A Walk Down Memory Lane With Lois Wright

Lois Wright

“Bette Davis had very talented hands,” recalled Lois Wright, who recently celebrated her 90th birthday. A student of palmistry and tarot cards, Wright gave readings to the many celebrities who frequented the Hamptons.

“I remember reading Frank Sinatra’s palm but there wasn’t anything there that made an impression on me. He had a normal palm. I really only remember the ones that stand out,” she said. Spending many of her summers in East Hampton, Wright read palms at the Sea Spray on the Dunes in East Hampton, Gurney’s in Montauk, and The Old Post House in Southampton.

When summer would end, Wright would return with her family to live in a hotel in New York City. “We stayed at Gramercy Park and I went back to school. I also lived in Freeport and Garden City. But Mother loved the city so we would always go back to it.”

Soon after the Hurricane of 1938, the Wright family came to East Hampton, living in the farmhouse that is now the Springs Library. But “the house had no heat,” explained Wright, so they would still return to New York City to live in a hotel for the winter.

When speaking of her parents, Wright remembers her mother, Kathryn, with a smile. “Mother was musically inclined. She had a talent that allowed her to play instruments without formal lessons and compose her own music and songs, which she loved to play.”

William, Wright’s father, was a concert pianist. “He didn’t allow anyone to play the piano when he was home,” said Wright. “I think he was a little jealous. She didn’t have to study like he did to play well. She was a composer without any formal training. She would try it on the piano when she was writing a song. She just had an ear for music.”

Living With The Edies

When Wright’s mother passed away in 1975, she went to live with her mother’s close friend, Edith Bouvier Beale, and her daughter. The aunt of the former First Lady Jacqueline Bouvier Kennedy Onassis, Beale lived in the famed Grey Gardens.

Wright had visited there often and vividly recalled her arrival at the Beale home. “I knew what to bring. I brought a green canvas cot, a flashlight, some cooking pots, a few hats, and a strong heavy stick. I knew I might need it to scare off some raccoons and I needed the pots because the Beales didn’t use the kitchen, only a hot plate in the bedroom.” For 13 months, Wright lived with “Big Edie and Little Edie.”

“I was given the ‘eye room’ and I filled it with my paintings.
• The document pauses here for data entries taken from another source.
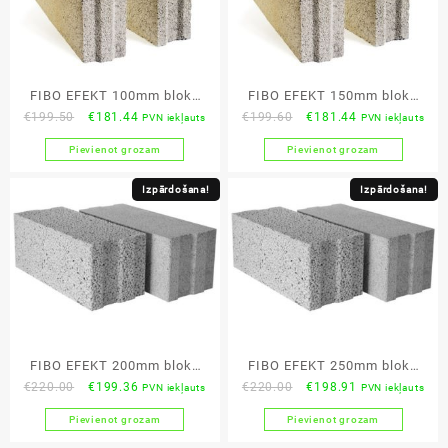
FIBO EFEKT 100mm bloks
FIBO EFEKT 150mm bloks
Original
Current
Original
Current
€
199.50
€
181.44
€
199.60
€
181.44
PVN iekļauts
PVN iekļauts
3MPa (1.2960 m³/pal)
3MPa (1.2960 m³/pal)
price
price
price
price
Pievienot grozam
Pievienot grozam
was:
is:
was:
is:
€199.50.
€181.44.
€199.60.
€181.44.
Izpārdošana!
Izpārdošana!
FIBO EFEKT 200mm bloks
FIBO EFEKT 250mm bloks
Original
Current
Original
Current
€
220.00
€
199.36
€
220.00
€
198.91
PVN iekļauts
PVN iekļauts
3MPa
3MPa
price
price
price
price
Pievienot grozam
Pievienot grozam
was:
is:
was:
is:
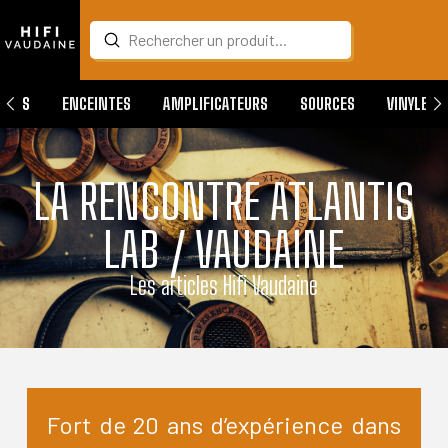
Submit
Search
QUES
ENCEINTES
AMPLIFICATEURS
SOURCES
VINYLES
LA RENCONTRE ATLANTIS
LAB / VAUDAINE
Les articles Hifi Vaudaine
Fort de 20 ans d’expérience dans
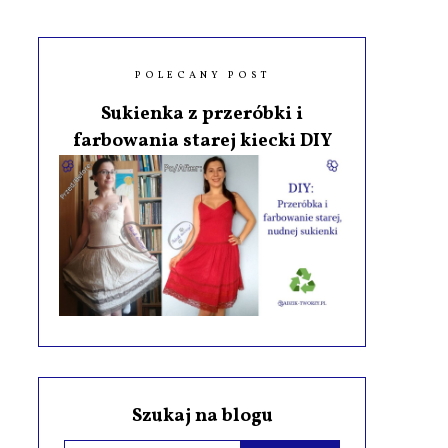
POLECANY POST
Sukienka z przeróbki i
farbowania starej kiecki DIY
Szukaj na blogu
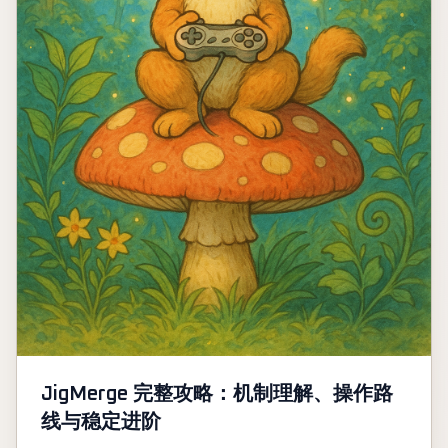
JigMerge 完整攻略：机制理解、操作路
线与稳定进阶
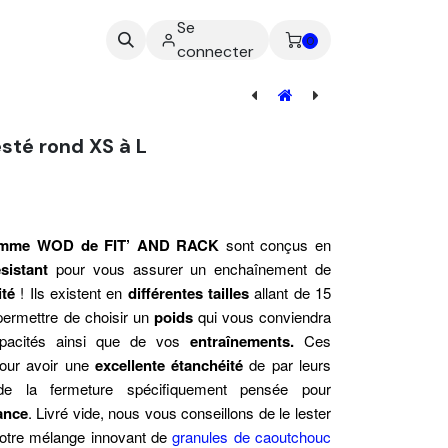
Se
ez-nous
0
connecter
Patch - Charge Sandbag WOD
sté rond XS à L
gamme WOD de FIT’ AND RACK
sont conçus en
ésistant
pour vous assurer un enchaînement de
ité
! Ils existent en
différentes tailles
allant de 15
permettre de choisir un
poids
qui vous conviendra
apacités ainsi que de vos
entraînements.
Ces
our avoir une
excellente étanchéité
de par leurs
de la fermeture spécifiquement pensée pour
mance
. Livré vide, nous vous conseillons de le lester
otre
mélange innovant
de
granules de caoutchouc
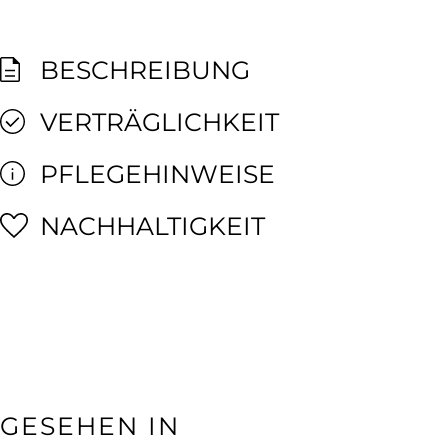
BESCHREIBUNG
VERTRÄGLICHKEIT
PFLEGEHINWEISE
NACHHALTIGKEIT
GESEHEN IN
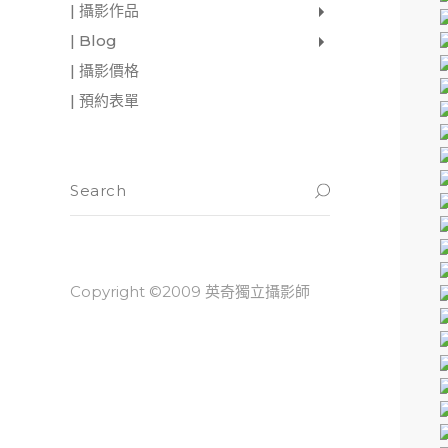
| 攝影作品
家庭寫真
肖像照
個人寫真
一張婚紗照
婚禮紀錄
愛情寫真
形象.活動攝影
| Blog
影像日記
攝影雜感
與神對話
| 攝影價格
| 預約表單
Copyright ©2009 英奇獨立攝影師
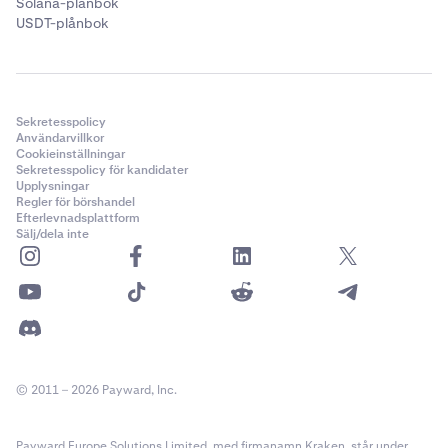
Solana-plånbok
USDT-plånbok
Sekretesspolicy
Användarvillkor
Cookieinställningar
Sekretesspolicy för kandidater
Upplysningar
Regler för börshandel
Efterlevnadsplattform
Sälj/dela inte
© 2011 – 2026 Payward, Inc.
Payward Europe Solutions Limited, med firmanamn Kraken, står under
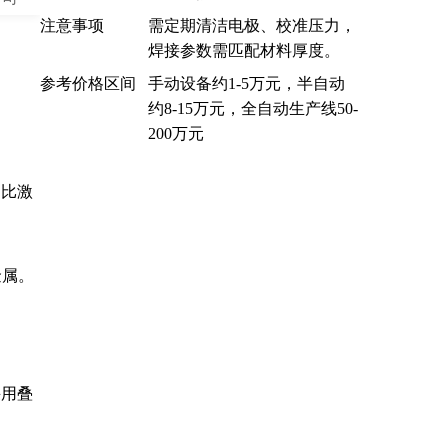
注意事项
需定期清洁电极、校准压力，
焊接参数需匹配材料厚度。
参考价格区间
手动设备约1-5万元，半自动
约8-15万元，全自动生产线50-
200万元
，比激
金属。
采用叠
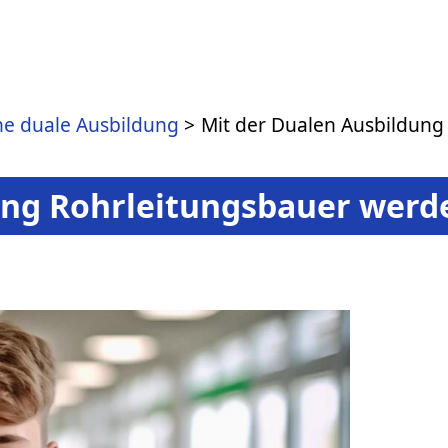
ne duale Ausbildung
Mit der Dualen Ausbildung
ung Rohrleitungsbauer werd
I like to paint faces. Some are people I know but some are just from my imagination,” she stated. Wright still has her easel set up in her East Hampton home for when she is inspired to paint.

In addition to painting, Wright is the author of My Life at Grey Gardens, a book she wrote to capture the details of life with the Beales. Few knew that Wright actually lived in the squalor of Grey Gardens and the film which was released in 1976 chose to minimize Wright’s role in the lives of Big Edie and Little Edie as well as her presence at Grey Gardens, she said. Her book holds a place in the Library of Congress.

30 years on LTV

A local celebrity, Wright still produces the longest-running TV show on LTV. Thirty years and still going, Wright’s talk show entertains audiences with her guests and Wright’s own witticism. Her close friend, Joyce Whitby, is always on hand to assist and help further some of the ideas Wright has for her shows.

Setting the stage in the 1870s in the Old West, Wright brought her “Pete’s Old West Grey Horse Saloon” to life, explaining to audiences that there was a special stagecoach which acted as a time machine bringing the talk show’s guests back in time. Dressed in cowboy hats and western gear, Whitby aided in the fantasy by playing a pig farmer named Patsy McKenna. “It’s all great fun!” said Wright.

Those who know Wright describe her as “a very special lady.” Aaron Robinson, a friend and her “online representative for her Facebook page,” is one of those who have known Wright for many years. “I’ve been very lucky to have Lois in my life. We’ve been avid letter writers (a lost art) throughout our friendship.”

A musician, Robinson has lent his talents to Wright’s LTV show as a guest on numerous occasions but also in the composition of the show’s score, “Ragtime Piano.” According to Robinson, as a recent guest on Wright’s show, “I brought my wife and son, who is six years old. She read his palm on the air. It was very special for me, since I’ve known Lois long before his birth and long before I was married.”

The Robinson family also attended Wright’s 90th birthday party. “Fans from all over the world sent her messages,” Robinson revealed. “She was wished a happy and healthy 90th by nearly 2000 fans! My son drew a picture of Grey Gardens for her and Lois showed him where the ‘Eye Room’ was where she slept while staying with the Beales in the mid-1970s.”